# What exactly does SPD mean?



## martinrjensen (Sep 23, 2007)

So I have a couple sets of pedals. Shimano SPD 520 and SPD 540. I use them because they combine biking and walking pretty well, what with the edges on my shoes to sort of bury the cleat. I always though that the SPD name meant the design and that any pedal called SPD would fit my cleats. So, I'm thinking that if someone asks, I just say “I use Shimano SPD pedals and that's that”. Well now I see Shimano SPD-SL which are clearly road pedals and not compatible with my cleats. I'm confused.
note:OK, I've known this for a while but I'm stuck in the house sort of snow bound now.


----------



## broschb (Jun 22, 2008)

*Shimano Pedaling Dynamics*

http://en.wikipedia.org/wiki/Shimano_Pedaling_Dynamics


----------



## estone2 (Sep 25, 2005)

broschb said:


> http://en.wikipedia.org/wiki/Shimano_Pedaling_Dynamics


And it also sounds like speedy if you read the letters


----------



## martinrjensen (Sep 23, 2007)

*I think this clears it up*



broschb said:


> http://en.wikipedia.org/wiki/Shimano_Pedaling_Dynamics


So, from what I read on Wikipedia, I am of the conclusion that it originally signified a specific pedal design but then (I'm guessing here) it became so popular that Shimano decided to use it for advertizing on other types of pedals and now it is just a name used to sell products, not really signifying anything specific anymore....


----------



## rdolson (Sep 2, 2003)

And all this time I thought it meant Shimano PAIN Device....


----------



## danl1 (Jul 23, 2005)

What exactly does SPD mean?

Well, the exact translation is a little hard to explain, but basically,,,

Crap.


----------



## pacificaslim (Sep 10, 2008)

martinrjensen said:


> So, from what I read on Wikipedia, I am of the conclusion that it originally signified a specific pedal design but then (I'm guessing here) it became so popular that Shimano decided to use it for advertizing on other types of pedals and now it is just a name used to sell products, not really signifying anything specific anymore....

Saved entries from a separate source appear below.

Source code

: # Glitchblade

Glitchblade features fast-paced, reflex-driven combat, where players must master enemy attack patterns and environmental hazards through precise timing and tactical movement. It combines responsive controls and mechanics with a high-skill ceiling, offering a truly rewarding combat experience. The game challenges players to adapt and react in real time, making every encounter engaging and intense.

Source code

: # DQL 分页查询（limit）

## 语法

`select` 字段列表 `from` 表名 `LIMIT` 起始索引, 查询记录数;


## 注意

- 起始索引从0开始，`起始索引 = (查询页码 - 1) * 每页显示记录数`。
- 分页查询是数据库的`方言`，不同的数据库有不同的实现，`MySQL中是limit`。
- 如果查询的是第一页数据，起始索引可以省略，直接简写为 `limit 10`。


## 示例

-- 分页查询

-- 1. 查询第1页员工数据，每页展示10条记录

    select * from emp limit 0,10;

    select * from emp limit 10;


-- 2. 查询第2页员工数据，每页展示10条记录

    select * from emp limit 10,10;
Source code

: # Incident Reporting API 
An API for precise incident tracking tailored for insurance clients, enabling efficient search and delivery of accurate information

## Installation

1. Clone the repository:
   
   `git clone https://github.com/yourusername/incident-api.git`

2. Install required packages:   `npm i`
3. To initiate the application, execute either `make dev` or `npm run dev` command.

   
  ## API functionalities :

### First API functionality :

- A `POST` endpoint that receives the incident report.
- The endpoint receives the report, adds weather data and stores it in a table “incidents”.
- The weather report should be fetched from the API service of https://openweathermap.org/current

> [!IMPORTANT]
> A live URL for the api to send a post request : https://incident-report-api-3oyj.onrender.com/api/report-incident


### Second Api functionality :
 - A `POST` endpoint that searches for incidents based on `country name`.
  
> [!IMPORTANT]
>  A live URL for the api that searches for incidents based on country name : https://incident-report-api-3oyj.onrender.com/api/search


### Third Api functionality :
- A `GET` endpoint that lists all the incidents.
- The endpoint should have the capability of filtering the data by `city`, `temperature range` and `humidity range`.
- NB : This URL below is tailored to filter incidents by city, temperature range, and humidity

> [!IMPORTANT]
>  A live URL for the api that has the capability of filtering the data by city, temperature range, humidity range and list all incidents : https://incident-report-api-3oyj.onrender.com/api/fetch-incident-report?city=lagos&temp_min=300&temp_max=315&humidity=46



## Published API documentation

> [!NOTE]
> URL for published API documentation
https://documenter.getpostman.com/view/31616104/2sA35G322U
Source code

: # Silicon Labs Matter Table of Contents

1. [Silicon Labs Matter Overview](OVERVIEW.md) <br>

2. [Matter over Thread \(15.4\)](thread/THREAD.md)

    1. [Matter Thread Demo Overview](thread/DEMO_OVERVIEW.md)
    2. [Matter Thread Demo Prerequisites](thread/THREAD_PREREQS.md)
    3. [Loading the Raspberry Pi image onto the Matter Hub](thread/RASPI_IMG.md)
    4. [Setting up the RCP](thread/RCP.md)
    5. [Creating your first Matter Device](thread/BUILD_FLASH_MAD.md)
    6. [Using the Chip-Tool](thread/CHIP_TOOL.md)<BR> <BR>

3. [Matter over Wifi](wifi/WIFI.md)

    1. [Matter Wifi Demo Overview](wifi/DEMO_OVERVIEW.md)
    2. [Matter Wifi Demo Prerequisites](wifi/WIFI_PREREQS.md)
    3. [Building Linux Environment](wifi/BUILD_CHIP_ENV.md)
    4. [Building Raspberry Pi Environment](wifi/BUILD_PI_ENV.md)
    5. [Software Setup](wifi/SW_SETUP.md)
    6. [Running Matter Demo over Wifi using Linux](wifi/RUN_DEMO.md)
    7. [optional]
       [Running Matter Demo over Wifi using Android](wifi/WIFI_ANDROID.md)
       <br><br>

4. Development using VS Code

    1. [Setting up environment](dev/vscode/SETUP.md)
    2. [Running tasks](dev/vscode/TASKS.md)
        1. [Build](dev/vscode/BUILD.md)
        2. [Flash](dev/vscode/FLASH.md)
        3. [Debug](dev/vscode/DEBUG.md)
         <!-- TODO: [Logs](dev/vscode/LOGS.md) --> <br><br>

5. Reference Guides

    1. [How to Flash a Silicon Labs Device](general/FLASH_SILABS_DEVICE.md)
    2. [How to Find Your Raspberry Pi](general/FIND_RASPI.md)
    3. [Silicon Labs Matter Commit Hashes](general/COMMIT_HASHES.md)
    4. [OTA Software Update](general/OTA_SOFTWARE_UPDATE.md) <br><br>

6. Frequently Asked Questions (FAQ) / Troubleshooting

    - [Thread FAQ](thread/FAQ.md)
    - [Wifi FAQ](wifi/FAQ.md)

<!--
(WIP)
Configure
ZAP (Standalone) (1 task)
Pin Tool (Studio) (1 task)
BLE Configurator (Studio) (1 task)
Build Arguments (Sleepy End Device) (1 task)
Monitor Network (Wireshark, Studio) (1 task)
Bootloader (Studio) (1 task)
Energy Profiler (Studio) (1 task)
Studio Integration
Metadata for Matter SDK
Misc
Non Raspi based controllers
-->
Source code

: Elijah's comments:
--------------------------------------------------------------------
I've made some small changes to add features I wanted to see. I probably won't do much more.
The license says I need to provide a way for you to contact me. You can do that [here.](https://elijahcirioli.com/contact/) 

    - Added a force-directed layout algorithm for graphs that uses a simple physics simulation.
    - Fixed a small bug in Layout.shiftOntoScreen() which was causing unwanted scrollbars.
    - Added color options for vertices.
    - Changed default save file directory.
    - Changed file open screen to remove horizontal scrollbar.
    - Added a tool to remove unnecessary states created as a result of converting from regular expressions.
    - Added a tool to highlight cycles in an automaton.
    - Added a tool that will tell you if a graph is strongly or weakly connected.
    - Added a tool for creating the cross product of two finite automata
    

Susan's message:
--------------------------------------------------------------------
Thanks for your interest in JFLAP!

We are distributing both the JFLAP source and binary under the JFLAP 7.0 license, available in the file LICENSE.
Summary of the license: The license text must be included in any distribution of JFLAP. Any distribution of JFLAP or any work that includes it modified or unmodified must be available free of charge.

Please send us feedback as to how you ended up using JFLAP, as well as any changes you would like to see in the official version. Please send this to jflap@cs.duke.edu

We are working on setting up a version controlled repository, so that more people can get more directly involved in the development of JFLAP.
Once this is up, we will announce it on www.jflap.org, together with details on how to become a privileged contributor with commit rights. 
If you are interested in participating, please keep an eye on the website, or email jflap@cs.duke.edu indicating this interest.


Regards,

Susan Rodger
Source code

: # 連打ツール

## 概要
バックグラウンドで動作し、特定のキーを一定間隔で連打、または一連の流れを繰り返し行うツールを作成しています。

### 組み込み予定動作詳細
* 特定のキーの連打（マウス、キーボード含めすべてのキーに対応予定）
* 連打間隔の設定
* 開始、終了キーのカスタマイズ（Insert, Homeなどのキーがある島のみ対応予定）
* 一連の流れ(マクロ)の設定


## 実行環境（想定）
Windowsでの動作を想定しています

Huh? It _signifies_ a particular type of cleat to pedal interface created by Shimano and used on their pedals and many others make compatible pedals/cleats. SPD-SL is the new road pedal product and plain ol' SPD is still used on Shimano's mountain bike pedal line (that many of us also use on our road bikes and cross bikes)


----------



## martinrjensen (Sep 23, 2007)

Oh, the pedals are fine, I just have a problem with the name


----------



## wim (Feb 28, 2005)

pacificaslim said:


> Huh? It _signifies_ a particular type of cleat to pedal interface created by Shimano and used on their pedals and many others make compatible pedals/cleats. SPD-SL is the new road pedal product and plain ol' SPD is still used on Shimano's mountain bike pedal line (that many of us also use on our road bikes and cross bikes)


Well, SPD _signified_ one particular cleat-pedal interface in the past, but with the introduction of SPD-SL, it no longer does. Now there are two SPD interfaces. That reduces the acronym SPD to a marketing term only, which applies to two completely different cleat-pedal interfaces. That's confusing to those not in the know already. martinrjensen has a point.


----------



## DieselDan (Sep 14, 2002)

There are three SPD pedal and cleat interfaces, but one has been rendered obsolete by Shimano, SPD-R.


----------